“Sacro GRA” è l’opera di Gianfrando Rosi che questo 7 settembre ha riportato in Italia, dopo 15 anni, il Leone d’Oro alla Mostra Internazionale d’Arte Cinematografica di Venezia.
Leoni, orsi, o palme che siano, la prima e più importante domanda da porsi, nel prendere in considerazione questa pellicola per una serata al cinema è: “Mi piacciono i documentari?”
Se la risposta è si, probabilmente lo adorerete, in caso contrario, fateci un bel crocione sopra e passate all’opzione successiva.
Il “sacro GRA” differisce dal leggendario Graal per più di una vocale. Il termine sta per Grande Raccordo Anulare, la tangenziale che abbraccia e circonda Roma così come, si dice, i suoi anelli fanno con Saturno.
Attraverso il proprio lavoro Rosi ci descrive come la vita, e non solo il traffico, scorre attorno alla celebre autostrada.
Un ritratto di Roma sicuramente inusuale.
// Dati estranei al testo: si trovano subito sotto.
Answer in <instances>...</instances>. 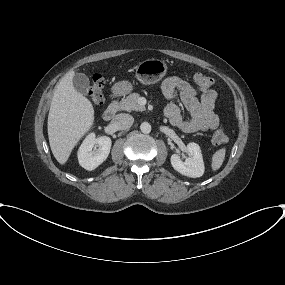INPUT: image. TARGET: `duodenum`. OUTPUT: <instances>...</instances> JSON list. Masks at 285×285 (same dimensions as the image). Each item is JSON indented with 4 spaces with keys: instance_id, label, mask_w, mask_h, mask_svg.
Wrapping results in <instances>:
<instances>
[{
    "instance_id": "410a0bca",
    "label": "duodenum",
    "mask_w": 285,
    "mask_h": 285,
    "mask_svg": "<svg viewBox=\"0 0 285 285\" xmlns=\"http://www.w3.org/2000/svg\"><path fill=\"white\" fill-rule=\"evenodd\" d=\"M116 112H117V106L115 104H110L103 111L102 117L105 121H110L114 118Z\"/></svg>"
}]
</instances>
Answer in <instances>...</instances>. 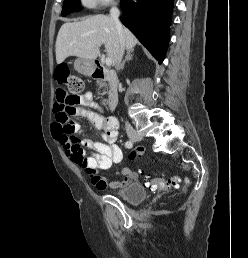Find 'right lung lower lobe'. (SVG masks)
<instances>
[{"mask_svg":"<svg viewBox=\"0 0 248 258\" xmlns=\"http://www.w3.org/2000/svg\"><path fill=\"white\" fill-rule=\"evenodd\" d=\"M121 22L161 64L169 42L173 0H123Z\"/></svg>","mask_w":248,"mask_h":258,"instance_id":"right-lung-lower-lobe-1","label":"right lung lower lobe"}]
</instances>
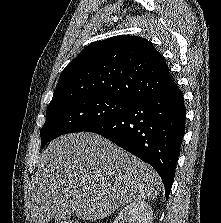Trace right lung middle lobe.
<instances>
[{
	"label": "right lung middle lobe",
	"mask_w": 221,
	"mask_h": 223,
	"mask_svg": "<svg viewBox=\"0 0 221 223\" xmlns=\"http://www.w3.org/2000/svg\"><path fill=\"white\" fill-rule=\"evenodd\" d=\"M133 102L109 96L85 95L50 103L40 137L41 147L56 137L86 131L125 111Z\"/></svg>",
	"instance_id": "dd1d6c3e"
}]
</instances>
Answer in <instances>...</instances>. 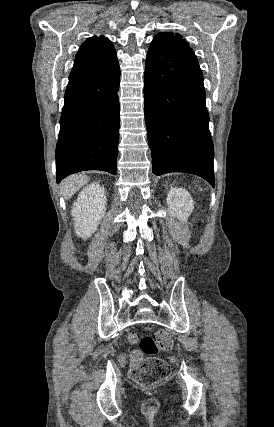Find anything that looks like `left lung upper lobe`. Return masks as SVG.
<instances>
[{"label": "left lung upper lobe", "mask_w": 274, "mask_h": 427, "mask_svg": "<svg viewBox=\"0 0 274 427\" xmlns=\"http://www.w3.org/2000/svg\"><path fill=\"white\" fill-rule=\"evenodd\" d=\"M156 37H175L185 42V40H183L180 35H174L173 33H170V32L160 33Z\"/></svg>", "instance_id": "obj_1"}]
</instances>
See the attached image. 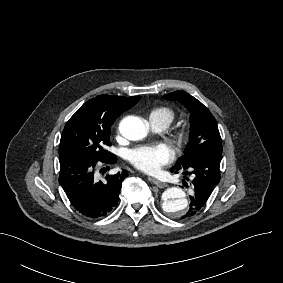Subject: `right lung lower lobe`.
<instances>
[{
    "instance_id": "obj_1",
    "label": "right lung lower lobe",
    "mask_w": 283,
    "mask_h": 283,
    "mask_svg": "<svg viewBox=\"0 0 283 283\" xmlns=\"http://www.w3.org/2000/svg\"><path fill=\"white\" fill-rule=\"evenodd\" d=\"M116 156L103 160L84 153H71L60 157L59 183L73 208L85 218L98 219L109 214L118 203L122 181L127 171L107 175L97 182L94 171L97 164H114Z\"/></svg>"
}]
</instances>
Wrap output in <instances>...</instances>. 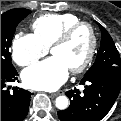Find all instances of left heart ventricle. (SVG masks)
I'll list each match as a JSON object with an SVG mask.
<instances>
[{"instance_id":"obj_1","label":"left heart ventricle","mask_w":121,"mask_h":121,"mask_svg":"<svg viewBox=\"0 0 121 121\" xmlns=\"http://www.w3.org/2000/svg\"><path fill=\"white\" fill-rule=\"evenodd\" d=\"M91 38L86 28L79 29L65 44L51 50L52 55L64 60L69 69L80 64L87 55Z\"/></svg>"}]
</instances>
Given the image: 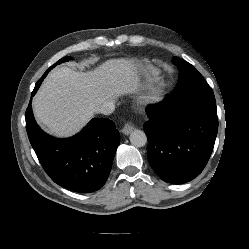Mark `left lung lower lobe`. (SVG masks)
Segmentation results:
<instances>
[{"instance_id":"obj_1","label":"left lung lower lobe","mask_w":249,"mask_h":249,"mask_svg":"<svg viewBox=\"0 0 249 249\" xmlns=\"http://www.w3.org/2000/svg\"><path fill=\"white\" fill-rule=\"evenodd\" d=\"M143 128L148 138V160L165 182L186 183L197 177L212 153L218 131L215 101L178 104L174 95L147 107Z\"/></svg>"}]
</instances>
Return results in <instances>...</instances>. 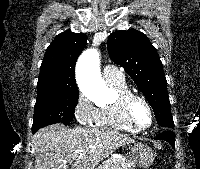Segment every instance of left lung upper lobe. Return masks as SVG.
<instances>
[{
    "label": "left lung upper lobe",
    "mask_w": 200,
    "mask_h": 169,
    "mask_svg": "<svg viewBox=\"0 0 200 169\" xmlns=\"http://www.w3.org/2000/svg\"><path fill=\"white\" fill-rule=\"evenodd\" d=\"M107 48L112 61L125 69L145 95L158 124L174 128L162 62L147 36L135 29L116 31L109 35Z\"/></svg>",
    "instance_id": "1"
}]
</instances>
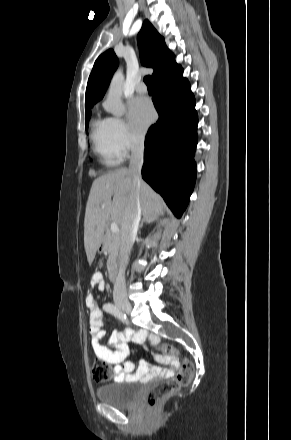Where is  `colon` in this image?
I'll use <instances>...</instances> for the list:
<instances>
[{"label": "colon", "instance_id": "colon-1", "mask_svg": "<svg viewBox=\"0 0 291 440\" xmlns=\"http://www.w3.org/2000/svg\"><path fill=\"white\" fill-rule=\"evenodd\" d=\"M160 350L162 355L158 356L159 359L171 357L176 354L175 348L168 343H163L160 346ZM193 374V363L188 359H183L180 364V369L174 379L160 381L153 384L148 391L145 401L146 405L150 408L157 407L160 401L177 392L180 388L188 385L192 380ZM92 375L95 381H107L111 377L109 364L103 360L96 362L92 367Z\"/></svg>", "mask_w": 291, "mask_h": 440}]
</instances>
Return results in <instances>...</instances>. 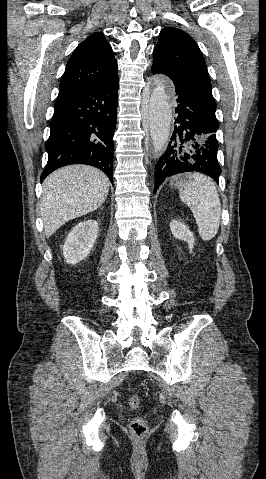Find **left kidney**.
Listing matches in <instances>:
<instances>
[{"label":"left kidney","instance_id":"5707ae66","mask_svg":"<svg viewBox=\"0 0 266 479\" xmlns=\"http://www.w3.org/2000/svg\"><path fill=\"white\" fill-rule=\"evenodd\" d=\"M170 229L176 239L187 242L190 252H192V249L195 244V239L193 233L189 230V228L182 222L173 220L170 223Z\"/></svg>","mask_w":266,"mask_h":479}]
</instances>
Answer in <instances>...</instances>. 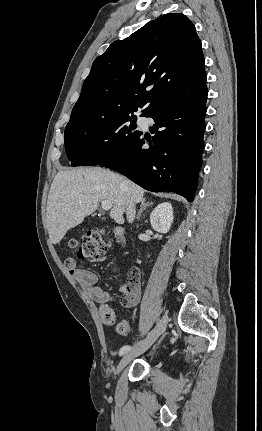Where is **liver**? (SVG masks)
<instances>
[{"label":"liver","instance_id":"6515ba94","mask_svg":"<svg viewBox=\"0 0 262 431\" xmlns=\"http://www.w3.org/2000/svg\"><path fill=\"white\" fill-rule=\"evenodd\" d=\"M144 192L132 181L101 167L59 171L51 184L46 208L51 242L58 244L69 229L95 212L102 200L112 203L110 217L123 223L129 202L139 203Z\"/></svg>","mask_w":262,"mask_h":431}]
</instances>
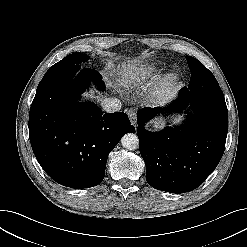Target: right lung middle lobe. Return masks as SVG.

Quando pensiamo alla capitale, così come ad altre città quali ad esempio Parigi, l’immaginazione non procede oltre il suo lato magico.
Nella nostra testa appaiono l’Impero romano, Fellini, Audrey Hepburn e Gregory Peck in vespa, il cinema, Michelangelo…
Ma Roma ha anche un lato materiale e terra terra che conosciamo molto meno. Ed è quello che il regista ha portato sul grande schermo.
Personalmente non sono un’appassionata di documentari e questo frena il mio entusiasmo nei confronti dell’importante riconoscimento ricevuto, ma il film di Rosi è indiscutibilmente molto interessante e ben fatto.
Con la macchina da presa bussa a molte porte e chiede qualche ora di ospitalità per poter raccontare una storia diversa, più vera.
Una verità che non manca di qualche guizzo di ironia strappa-risate.
Se quindi, in quanto al genere, appartenete alla schiera degli indecisi, credo che una possibilità la meriti tutta.